Researchers have developed a genetically modified rice to treat hypertension without the undesirable side effects of Angiotensin-converting enzyme (ACE) inhibitors, a treatment commonly used for people with hypertension.
High blood pressure is the most common chronic disease in the US, affecting one in three adults. As the first preventable cause of stroke, hypertension is characterized by abnormally high blood pressure in the blood vessels and, when it occurs uncontrollably, is a major cause of cardiovascular, cerebrovascular, and neurodegenerative complications (heart attack, stroke, Alzheimer’s disease…).
Commonly prescribed treatments for hypertension include angiotensin-converting enzyme inhibitors (ACE), which dilate blood vessels and lower blood pressure. However, there are many undesirable side effects (headache, dry cough, dizziness, drowsiness, swelling of the face, mouth, and throat, etc.).

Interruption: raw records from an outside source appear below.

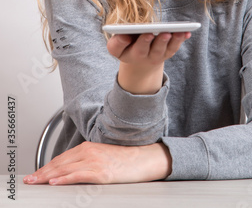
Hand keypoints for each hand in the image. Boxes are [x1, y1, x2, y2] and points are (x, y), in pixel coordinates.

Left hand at [23, 141, 171, 184]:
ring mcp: (94, 162)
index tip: (35, 174)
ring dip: (47, 176)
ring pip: (65, 169)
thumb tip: (71, 172)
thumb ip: (86, 161)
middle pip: (59, 163)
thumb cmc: (125, 160)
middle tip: (29, 180)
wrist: (143, 159)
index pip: (61, 158)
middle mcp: (89, 152)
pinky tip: (55, 182)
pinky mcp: (101, 172)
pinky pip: (78, 175)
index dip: (46, 167)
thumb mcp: (102, 157)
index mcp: (88, 148)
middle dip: (42, 172)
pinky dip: (64, 179)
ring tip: (35, 182)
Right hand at [107, 31, 190, 65]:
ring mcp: (158, 55)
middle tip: (165, 33)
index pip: (135, 49)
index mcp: (131, 54)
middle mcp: (146, 56)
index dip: (140, 42)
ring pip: (167, 49)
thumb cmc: (126, 47)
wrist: (139, 62)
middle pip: (154, 50)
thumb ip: (117, 42)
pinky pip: (175, 47)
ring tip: (180, 31)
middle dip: (160, 41)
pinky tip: (187, 32)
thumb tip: (124, 36)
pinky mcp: (167, 52)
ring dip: (174, 40)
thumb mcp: (116, 48)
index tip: (144, 34)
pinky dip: (181, 40)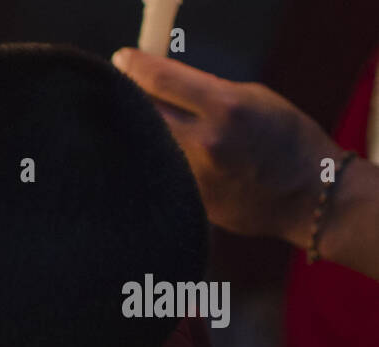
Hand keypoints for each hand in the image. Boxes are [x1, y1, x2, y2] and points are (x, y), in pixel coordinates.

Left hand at [112, 47, 338, 248]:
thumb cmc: (285, 139)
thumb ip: (206, 91)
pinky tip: (164, 157)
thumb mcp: (252, 99)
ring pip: (147, 146)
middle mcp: (205, 143)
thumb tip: (163, 84)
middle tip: (130, 92)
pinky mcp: (188, 202)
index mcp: (226, 107)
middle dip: (133, 99)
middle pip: (143, 113)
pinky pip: (159, 173)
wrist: (308, 195)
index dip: (135, 66)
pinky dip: (157, 160)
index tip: (122, 60)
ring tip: (153, 126)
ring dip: (144, 132)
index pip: (162, 80)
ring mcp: (194, 177)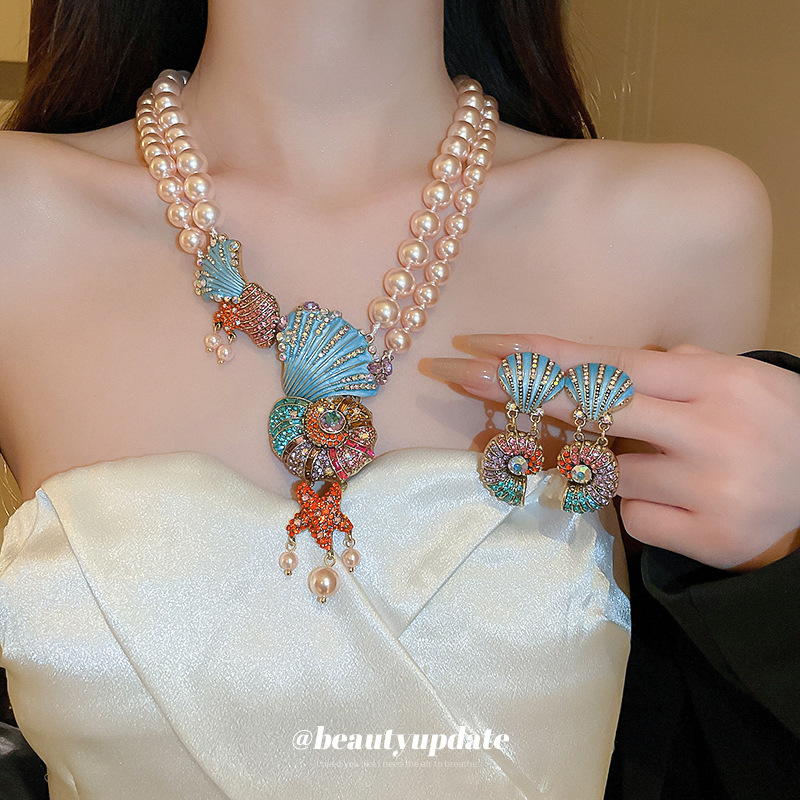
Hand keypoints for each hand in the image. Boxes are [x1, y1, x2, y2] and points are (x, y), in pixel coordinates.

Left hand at [427, 335, 799, 570]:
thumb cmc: (776, 427)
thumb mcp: (737, 379)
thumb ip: (668, 370)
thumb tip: (592, 370)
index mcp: (717, 381)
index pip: (606, 364)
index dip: (540, 354)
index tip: (481, 344)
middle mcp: (709, 431)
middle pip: (587, 408)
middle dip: (512, 389)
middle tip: (451, 371)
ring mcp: (708, 490)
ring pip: (605, 472)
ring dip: (607, 462)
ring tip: (665, 458)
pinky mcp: (707, 540)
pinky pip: (632, 518)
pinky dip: (639, 505)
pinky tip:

A food for treating high blood pressure without side effects
Researchers are now in the process of genetic modification of rice, one of the most consumed foods in the world, to introduce several Antihypertensive Peptides. Their work has been published in the Journal of Agricultural and Food Chemistry. Specifically, they have introduced a gene consisting of nine ACE inhibitory peptides and one vasodilator peptide into rice plants.
By testing their innovation in hypertensive rats for 5 weeks, researchers discovered that this genetically modified rice significantly reduced hypertension without causing undesirable side effects. “For a person weighing 68 kg, you would only need to eat half a tablespoon of this rice a day to prevent and treat hypertension,” they wrote. Although this discovery is spectacular, it requires further research, especially into the human organism.
Age and lifestyle
Hypertension is a silent disease that affects more people of advanced age: less than 10% of patients are between 18 and 34 years old, compared with more than 65% after the age of 65. It is estimated that half of the people with hypertension would not know it. According to the CDC, aging favors the loss of elasticity of the arteries, which is “the first unalterable risk factor. But other risk factors are determined by habits or lifestyles that can be modified: obesity, a sedentary lifestyle, and high consumption of salt, tobacco, and alcohol.